She said she would set me up with a backup midwife who is a a CPM with the credentials to be a CNM in most other states except for NY (where we live). She would deliver me if my CNM was unavailable.

 

On one hand, this option makes me happy because then I can labor at home where I'm comfortable and won't have to worry about avoiding interventions and making it to the hospital on time. On the other hand, if I have to give birth with a backup midwife that I've only met a few times, I worry that the relationship won't be there and it might hurt my trust in the homebirth.


Does anyone have any thoughts on this?

Thanks!

 

 

Hi Sara, congratulations on your pregnancy!  I am glad you are feeling a little happier in your updated post. I have a few thoughts about possible comfort level with a backup midwife.

When I was pregnant with my son, my husband and I spent a lot of time interviewing midwives, trying to get the perfect match. And we did, and our prenatal experience was wonderful.  I really felt like having the right chemistry with my midwife was so important, both prenatally and for the delivery. 

It turns out that chemistry and relationship were great, but not as end-all-be-all as I'd thought. When it came down to laboring, it really could have been anybody there as long as I knew her and felt she understood & respected the way I labored.  I was so surprised!  But the truth is, a good midwife adapts to the situation and follows the birthing woman's lead. My midwife did attend my birth, but I feel confident that if her backup had shown up instead, I wouldn't have cared a bit.

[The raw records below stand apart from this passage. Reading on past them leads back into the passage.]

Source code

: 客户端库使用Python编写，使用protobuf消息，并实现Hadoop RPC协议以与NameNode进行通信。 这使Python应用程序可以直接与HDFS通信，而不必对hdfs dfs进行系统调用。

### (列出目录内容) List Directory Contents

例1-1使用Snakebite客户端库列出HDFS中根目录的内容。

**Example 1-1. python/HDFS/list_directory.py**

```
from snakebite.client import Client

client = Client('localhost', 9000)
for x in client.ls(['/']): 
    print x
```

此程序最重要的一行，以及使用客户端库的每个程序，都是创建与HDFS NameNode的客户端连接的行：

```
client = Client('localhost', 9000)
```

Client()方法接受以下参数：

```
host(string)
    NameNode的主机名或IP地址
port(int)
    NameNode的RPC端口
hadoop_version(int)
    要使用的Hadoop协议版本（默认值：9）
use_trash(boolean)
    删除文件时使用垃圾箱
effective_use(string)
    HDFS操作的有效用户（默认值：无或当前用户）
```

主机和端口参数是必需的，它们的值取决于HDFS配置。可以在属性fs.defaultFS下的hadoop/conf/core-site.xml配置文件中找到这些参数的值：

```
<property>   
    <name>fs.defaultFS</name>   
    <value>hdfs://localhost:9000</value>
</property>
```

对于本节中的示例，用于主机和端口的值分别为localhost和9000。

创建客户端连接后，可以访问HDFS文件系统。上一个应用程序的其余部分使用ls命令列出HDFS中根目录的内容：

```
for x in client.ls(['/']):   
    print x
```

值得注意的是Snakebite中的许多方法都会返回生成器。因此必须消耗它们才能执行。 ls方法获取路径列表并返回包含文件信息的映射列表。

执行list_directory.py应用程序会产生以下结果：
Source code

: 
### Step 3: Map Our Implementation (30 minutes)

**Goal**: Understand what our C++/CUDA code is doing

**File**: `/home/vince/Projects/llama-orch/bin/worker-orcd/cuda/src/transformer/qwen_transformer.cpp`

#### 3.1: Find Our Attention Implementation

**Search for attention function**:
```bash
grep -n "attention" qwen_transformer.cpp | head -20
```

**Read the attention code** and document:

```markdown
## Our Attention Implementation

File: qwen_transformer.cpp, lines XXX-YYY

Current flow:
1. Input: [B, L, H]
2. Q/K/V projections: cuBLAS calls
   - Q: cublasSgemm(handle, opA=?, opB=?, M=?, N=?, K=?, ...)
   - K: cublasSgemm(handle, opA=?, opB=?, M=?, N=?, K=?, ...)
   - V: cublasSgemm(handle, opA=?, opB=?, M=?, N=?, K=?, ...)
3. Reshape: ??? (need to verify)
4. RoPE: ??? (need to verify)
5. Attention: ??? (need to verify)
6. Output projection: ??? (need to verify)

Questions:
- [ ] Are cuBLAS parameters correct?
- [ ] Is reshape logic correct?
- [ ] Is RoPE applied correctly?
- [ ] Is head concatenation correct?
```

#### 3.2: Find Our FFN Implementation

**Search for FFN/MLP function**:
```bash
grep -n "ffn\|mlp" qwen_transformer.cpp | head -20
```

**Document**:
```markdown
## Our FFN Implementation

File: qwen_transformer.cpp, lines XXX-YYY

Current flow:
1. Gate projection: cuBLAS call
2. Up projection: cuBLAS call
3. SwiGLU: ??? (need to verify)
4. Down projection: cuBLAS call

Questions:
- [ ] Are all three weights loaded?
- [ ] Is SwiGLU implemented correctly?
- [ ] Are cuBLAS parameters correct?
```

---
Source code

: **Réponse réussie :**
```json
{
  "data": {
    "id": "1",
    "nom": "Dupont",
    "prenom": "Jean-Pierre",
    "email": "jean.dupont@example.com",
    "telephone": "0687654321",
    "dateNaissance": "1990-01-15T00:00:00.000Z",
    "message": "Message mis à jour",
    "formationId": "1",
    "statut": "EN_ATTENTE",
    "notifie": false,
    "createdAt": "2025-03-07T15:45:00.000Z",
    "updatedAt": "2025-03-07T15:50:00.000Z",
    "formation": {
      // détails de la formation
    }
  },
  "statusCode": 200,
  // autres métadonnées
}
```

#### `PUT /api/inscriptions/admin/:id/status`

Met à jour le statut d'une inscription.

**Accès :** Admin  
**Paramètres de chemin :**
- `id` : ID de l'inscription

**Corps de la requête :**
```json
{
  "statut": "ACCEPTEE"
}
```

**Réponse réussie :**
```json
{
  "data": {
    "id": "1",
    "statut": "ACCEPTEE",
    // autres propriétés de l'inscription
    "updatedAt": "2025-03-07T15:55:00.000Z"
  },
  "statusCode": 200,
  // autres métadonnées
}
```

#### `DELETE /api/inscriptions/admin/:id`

So my feeling is that as long as you meet the backup, and get a good vibe from her, it should be all right.

Best of luck to you on your journey, I wish you peace in your decisions, whatever they may be.

Liss

How do you feel about the midwife so far?  If you have a good vibe, it might be the right fit, even if you don't see her too many times before the birth.  

Anna

http://visualizingbirth.org/

If you have contact information for the CPM, you might feel better contacting him/her so you can ask questions and get a feel for how they handle things. It may help put your mind at ease or give you time to make other decisions. After all, YOU are hiring THEM. You should be at peace and have full confidence in who you entrust yourself and your baby to. This isn't something you need to be stressed about down the road. So the sooner the better. Good luck and congrats on your precious little baby!

I agree with what Liss said.  As long as the midwife is supportive you won't care who it is that is helping you.  I use a fairly large Birth Center with many different midwives.  The practice is very good about scheduling your appointments with a different midwife every visit so you can meet them all and not meet a total stranger when you go in for delivery.  I liked this but did not have a strong bond with any of the midwives at the Birth Center.  But when it came time to deliver my daughter I found that it didn't matter who was with me as long as they were supportive and knew what they were doing and how to best help me.  I hope this helps encourage you.  Good luck!